Nick’s stomach sink within him. He’d kept his head down, hardly said anything, certainly not anything to upset Sarah and still lost he’d this job. He’d have to go back to the Recruitment Agency and beg them for another job, if there were any. Great, he could never win.
“Don’t worry about what she said,” Jess’s voice cut through his thoughts.
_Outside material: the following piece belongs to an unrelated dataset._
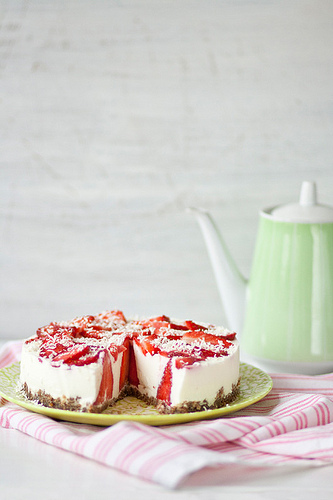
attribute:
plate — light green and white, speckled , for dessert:
[8, 366, 281, 427]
He looked over at her in surprise and in reply she said:
“Sarah marches around here like she runs the place but she doesn’t. She doesn’t have the authority to book or dismiss agency staff. All she does is organise the signing of your timesheets. You’re a good worker and there’s a job here for you as long as you want it. Screw what Sarah says, I’m fed-up with her anyway.”
“Thanks,” he said to her.
“It’s nice to have some gay-boys around this office.”
“Oh,” he replied and felt his face blushing red. Was he that obvious?
Jess laughed, a deep and throaty laugh, before saying:
“I’m an old bisexual, I know a gay man when I see one. Now, when you’ve finished your lunch I’ve got some work for you. It’s about time you stopped doing Sarah’s job for her,” Jess said as she elegantly stood up, her book clutched in her hand.
Nick smiled back at her, relief cooling his blushes.